*** Records supplied Section Begins ***

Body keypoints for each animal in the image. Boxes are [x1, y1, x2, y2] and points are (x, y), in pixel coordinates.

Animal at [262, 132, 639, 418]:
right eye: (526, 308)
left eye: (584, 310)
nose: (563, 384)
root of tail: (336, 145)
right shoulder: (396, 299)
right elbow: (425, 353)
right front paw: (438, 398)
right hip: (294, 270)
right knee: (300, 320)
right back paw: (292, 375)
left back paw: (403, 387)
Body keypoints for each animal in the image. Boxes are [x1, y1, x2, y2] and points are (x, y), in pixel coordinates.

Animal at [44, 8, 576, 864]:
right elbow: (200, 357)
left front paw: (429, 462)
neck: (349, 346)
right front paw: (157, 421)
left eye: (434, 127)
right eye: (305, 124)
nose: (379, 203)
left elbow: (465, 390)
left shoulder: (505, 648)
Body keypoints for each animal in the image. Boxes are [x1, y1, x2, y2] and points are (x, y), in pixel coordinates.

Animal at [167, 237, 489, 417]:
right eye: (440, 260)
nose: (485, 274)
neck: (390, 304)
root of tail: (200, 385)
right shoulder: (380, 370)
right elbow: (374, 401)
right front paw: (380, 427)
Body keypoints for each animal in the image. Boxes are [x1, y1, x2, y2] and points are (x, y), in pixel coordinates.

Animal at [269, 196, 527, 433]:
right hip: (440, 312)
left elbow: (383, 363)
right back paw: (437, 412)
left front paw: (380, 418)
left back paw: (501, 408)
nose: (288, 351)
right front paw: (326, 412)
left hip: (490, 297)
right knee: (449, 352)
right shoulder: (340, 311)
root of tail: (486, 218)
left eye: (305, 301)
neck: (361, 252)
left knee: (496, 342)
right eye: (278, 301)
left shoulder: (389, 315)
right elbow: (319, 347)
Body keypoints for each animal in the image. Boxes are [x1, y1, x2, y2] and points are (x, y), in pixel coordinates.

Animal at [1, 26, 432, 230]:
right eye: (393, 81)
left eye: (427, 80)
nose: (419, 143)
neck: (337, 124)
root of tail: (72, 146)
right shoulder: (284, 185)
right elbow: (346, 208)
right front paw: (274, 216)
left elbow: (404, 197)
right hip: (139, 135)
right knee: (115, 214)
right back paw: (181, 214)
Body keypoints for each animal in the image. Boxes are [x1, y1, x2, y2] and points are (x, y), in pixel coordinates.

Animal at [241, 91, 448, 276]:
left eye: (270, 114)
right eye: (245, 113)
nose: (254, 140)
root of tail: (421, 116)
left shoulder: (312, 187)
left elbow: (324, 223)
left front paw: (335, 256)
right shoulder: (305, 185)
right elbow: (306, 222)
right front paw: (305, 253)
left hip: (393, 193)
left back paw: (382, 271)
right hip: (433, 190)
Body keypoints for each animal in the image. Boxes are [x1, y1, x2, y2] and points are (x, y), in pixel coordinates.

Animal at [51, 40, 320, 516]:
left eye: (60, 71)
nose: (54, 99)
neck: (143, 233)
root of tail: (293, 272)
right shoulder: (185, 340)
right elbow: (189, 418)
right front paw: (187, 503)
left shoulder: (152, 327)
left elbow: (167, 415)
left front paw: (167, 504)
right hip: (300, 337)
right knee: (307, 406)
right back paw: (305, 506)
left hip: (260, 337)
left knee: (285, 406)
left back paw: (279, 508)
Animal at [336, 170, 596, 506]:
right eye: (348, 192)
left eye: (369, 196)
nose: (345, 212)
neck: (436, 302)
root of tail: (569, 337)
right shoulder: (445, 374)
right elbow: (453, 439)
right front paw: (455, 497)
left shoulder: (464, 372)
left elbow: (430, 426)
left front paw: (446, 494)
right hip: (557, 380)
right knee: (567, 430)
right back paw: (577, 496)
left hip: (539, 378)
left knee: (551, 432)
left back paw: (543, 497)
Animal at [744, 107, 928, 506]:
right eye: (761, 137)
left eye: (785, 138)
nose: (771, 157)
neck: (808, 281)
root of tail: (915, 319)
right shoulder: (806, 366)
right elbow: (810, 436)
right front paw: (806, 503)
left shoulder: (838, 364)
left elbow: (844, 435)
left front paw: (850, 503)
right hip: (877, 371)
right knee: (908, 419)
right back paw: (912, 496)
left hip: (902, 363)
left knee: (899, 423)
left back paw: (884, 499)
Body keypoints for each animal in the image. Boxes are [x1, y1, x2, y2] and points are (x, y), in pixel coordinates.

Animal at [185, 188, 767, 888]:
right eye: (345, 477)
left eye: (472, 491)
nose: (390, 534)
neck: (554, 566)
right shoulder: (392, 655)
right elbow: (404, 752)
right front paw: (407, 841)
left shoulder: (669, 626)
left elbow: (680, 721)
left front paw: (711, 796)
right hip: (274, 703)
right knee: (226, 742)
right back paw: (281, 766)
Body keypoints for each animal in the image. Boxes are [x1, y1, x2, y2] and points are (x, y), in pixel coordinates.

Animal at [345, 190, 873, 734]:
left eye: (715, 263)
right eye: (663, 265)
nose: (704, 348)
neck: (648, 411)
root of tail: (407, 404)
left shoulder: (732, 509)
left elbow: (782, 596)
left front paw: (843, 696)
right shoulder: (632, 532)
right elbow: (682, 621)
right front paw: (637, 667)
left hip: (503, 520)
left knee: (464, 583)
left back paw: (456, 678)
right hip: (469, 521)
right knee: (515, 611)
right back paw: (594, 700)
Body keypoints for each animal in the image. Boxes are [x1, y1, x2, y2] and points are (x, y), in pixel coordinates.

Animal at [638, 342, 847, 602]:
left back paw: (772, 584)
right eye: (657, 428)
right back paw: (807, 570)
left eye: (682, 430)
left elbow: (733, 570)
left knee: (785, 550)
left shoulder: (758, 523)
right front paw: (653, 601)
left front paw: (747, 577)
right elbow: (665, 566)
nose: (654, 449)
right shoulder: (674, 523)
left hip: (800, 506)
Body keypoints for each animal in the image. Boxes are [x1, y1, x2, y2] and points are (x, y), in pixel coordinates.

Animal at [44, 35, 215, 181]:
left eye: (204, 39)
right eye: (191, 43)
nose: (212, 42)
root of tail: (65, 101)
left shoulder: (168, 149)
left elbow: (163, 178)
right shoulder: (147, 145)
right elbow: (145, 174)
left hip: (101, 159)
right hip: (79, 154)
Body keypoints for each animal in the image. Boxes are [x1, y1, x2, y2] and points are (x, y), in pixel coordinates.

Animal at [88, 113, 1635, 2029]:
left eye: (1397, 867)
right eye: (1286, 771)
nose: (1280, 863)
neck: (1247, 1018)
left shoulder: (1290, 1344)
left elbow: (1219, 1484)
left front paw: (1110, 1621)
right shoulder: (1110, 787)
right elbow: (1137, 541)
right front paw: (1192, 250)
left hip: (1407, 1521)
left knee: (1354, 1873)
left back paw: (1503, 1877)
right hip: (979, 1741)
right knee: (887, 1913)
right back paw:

*** Records supplied Section Ends ***

Problem details: Give back each entry above precisely as it was written.

Final answer:
Body keypoints for each animal in the image. Boxes are [x1, y1, x2, y2] and points are (x, y), in pixel coordinates.

Animal at [262, 132, 639, 418]:
right eye: (526, 308)
left eye: (584, 310)
nose: (563, 384)
root of tail: (336, 145)
right shoulder: (396, 299)
right elbow: (425, 353)
right front paw: (438, 398)
right hip: (294, 270)
right knee: (300, 320)
right back paw: (292, 375)
left back paw: (403, 387)
Body keypoints for each animal in the image. Boxes are [x1, y1, x2, y2] and points are (x, y), in pixel coordinates.

Animal at [44, 8, 576, 864]:
right elbow: (200, 357)
left front paw: (429, 462)
neck: (349, 346)
right front paw: (157, 421)
left eye: (434, 127)
right eye: (305, 124)
nose: (379, 203)
left elbow: (465, 390)
left shoulder: (505, 648)
Body keypoints for each animal in the image. Boxes are [x1, y1, x2, y2] and points are (x, y), in pixel coordinates.

Animal at [167, 237, 489, 417]:
right eye: (440, 260)
nose: (485, 274)
neck: (390, 304)
root of tail: (200, 385)
right shoulder: (380, 370)
right elbow: (374, 401)
right front paw: (380, 427)
Body keypoints for each animal in the image. Boxes are [x1, y1, x2, y2] and points are (x, y), in pixel coordinates.

Animal at [269, 196, 527, 433]:
right hip: (440, 312)
left elbow: (383, 363)
right back paw: (437, 412)
left front paw: (380, 418)
left back paw: (501, 408)
nose: (288, 351)
right front paw: (326, 412)
left hip: (490, 297)
right knee: (449, 352)
right shoulder: (340, 311)
root of tail: (486, 218)
left eye: (305, 301)
neck: (361, 252)
left knee: (496, 342)
right eye: (278, 301)
left shoulder: (389, 315)
right elbow: (319, 347)
Body keypoints for each animal in the image. Boxes are [x1, y1, x2, y2] and points are (x, y), in pixel coordinates.

Animal at [1, 26, 432, 230]:
right eye: (393, 81)
left eye: (427, 80)
nose: (419, 143)
neck: (337, 124)
root of tail: (72, 146)
right shoulder: (284, 185)
right elbow: (346, 208)
right front paw: (274, 216)
left elbow: (404, 197)
right hip: (139, 135)
right knee: (115, 214)
right back paw: (181, 214)
Body keypoints for each animal in the image. Boxes are [x1, y1, x2, y2] and points are (x, y), in pixel coordinates.

Animal at [241, 91, 448, 276]:
left eye: (270, 114)
right eye: (245, 113)
nose: (254, 140)
root of tail: (421, 116)
left shoulder: (312, 187)
left elbow: (324, 223)
left front paw: (335, 256)
right shoulder: (305, 185)
right elbow: (306, 222)
right front paw: (305, 253)
left hip: (393, 193)
left back paw: (382, 271)
right hip: (433, 190)
Body keypoints for each animal in the image. Boxes are [x1, y1, x2, y2] and points are (x, y), in pixel coordinates.

Animal at [51, 40, 320, 516]:
left eye: (60, 71)
nose: (54, 99)
neck: (143, 233)
root of tail: (293, 272)
right shoulder: (185, 340)
right elbow: (189, 418)
right front paw: (187, 503)
left shoulder: (152, 327)
left elbow: (167, 415)
left front paw: (167, 504)
right hip: (300, 337)
right knee: (307, 406)
right back paw: (305, 506)
left hip: (260, 337)
left knee: (285, 406)
left back paw: (279, 508)
Animal at [336, 170, 596, 506]:
right eye: (348, 192)
left eye: (369, 196)
nose: (345, 212)
neck: (436, 302)
root of tail: (569, 337)
right shoulder: (445, 374)
right elbow: (453, 439)
right front paw: (455, 497)
left shoulder: (464, 372)
left elbow: (430, 426)
left front paw: (446, 494)
right hip: (557, 380)
right knee: (567, 430)
right back paw: (577, 496)
left hip: (539, 378)
left knee: (551, 432)
left back paw: (543, 497)
Animal at [744, 107, 928, 506]:
right eye: (761, 137)
left eye: (785, 138)
nose: (771, 157)
neck: (808, 281)
root of tail: (915, 319)
right shoulder: (806, 366)
right elbow: (810, 436)
right front paw: (806, 503)
left shoulder: (838, 364)
left elbow: (844, 435)
left front paw: (850, 503)
right hip: (877, 371)
right knee: (908, 419)
right back paw: (912, 496)
left hip: (902, 363)
left knee: (899, 423)
left back paw: (884, 499)
Body keypoints for each animal in the image. Boxes are [x1, y1, x2, y2] and points are (x, y), in pixel coordinates.

Animal at [185, 188, 767, 888]:
right eye: (345, 477)
left eye: (472, 491)
nose: (390, 534)
neck: (554, 566)
right shoulder: (392, 655)
right elbow: (404, 752)
right front paw: (407, 841)
left shoulder: (669, 626)
left elbow: (680, 721)
left front paw: (711, 796)
right hip: (274, 703)
right knee: (226, 742)
right back paw: (281, 766)
Body keypoints for each animal in the image. Boxes are [x1, y1, x2, y2] and points are (x, y), in pixel coordinates.

Animal at [345, 190, 873, 734]:
left eye: (715, 263)
right eye: (663, 265)
nose: (704, 348)
neck: (648, 411)
root of tail: (407, 404)
left shoulder: (732, 509)
left elbow: (782, 596)
left front paw: (843, 696)
right shoulder: (632, 532)
right elbow: (682, 621)
right front paw: (637, 667)
left hip: (503, 520)
left knee: (464, 583)
left back paw: (456, 678)
right hip: (469, 521)
right knee: (515, 611)
right back paw: (594, 700)
Body keypoints for each animal in the image. Boxes are [x1, y1, x2, y2] and points are (x, y), in pixel coordinates.

Animal at [638, 342, 847, 602]:
left back paw: (772, 584)
right eye: (657, 428)
right back paw: (807, 570)
left eye: (682, 430)
left elbow: (733, 570)
left knee: (785, 550)
left shoulder: (758, 523)
right front paw: (653, 601)
left front paw: (747, 577)
right elbow: (665, 566)
nose: (654, 449)
right shoulder: (674, 523)
left hip: (800, 506)
Body keypoints for each animal in the image. Boxes are [x1, y1, x2, y2] and points are (x, y), in pixel coordinates.

Animal at [44, 35, 215, 181]:
left eye: (204, 39)
right eye: (191, 43)
nose: (212, 42)
root of tail: (65, 101)
left shoulder: (168, 149)
left elbow: (163, 178)
right shoulder: (147, 145)
right elbow: (145, 174)
left hip: (101, 159)
right hip: (79, 154)
Body keypoints for each animal in the image. Boxes are [x1, y1, x2, y2] and points are (x, y), in pixel coordinates.

Animal at [88, 113, 1635, 2029]:
left eye: (1397, 867)
right eye: (1286, 771)
nose: (1280, 863)
neck: (1247, 1018)
left shoulder: (1290, 1344)
left elbow: (1219, 1484)
left front paw: (1110, 1621)
right shoulder: (1110, 787)
right elbow: (1137, 541)
right front paw: (1192, 250)
left hip: (1407, 1521)
left knee: (1354, 1873)
left back paw: (1503, 1877)
right hip: (979, 1741)
right knee: (887, 1913)
right back paw:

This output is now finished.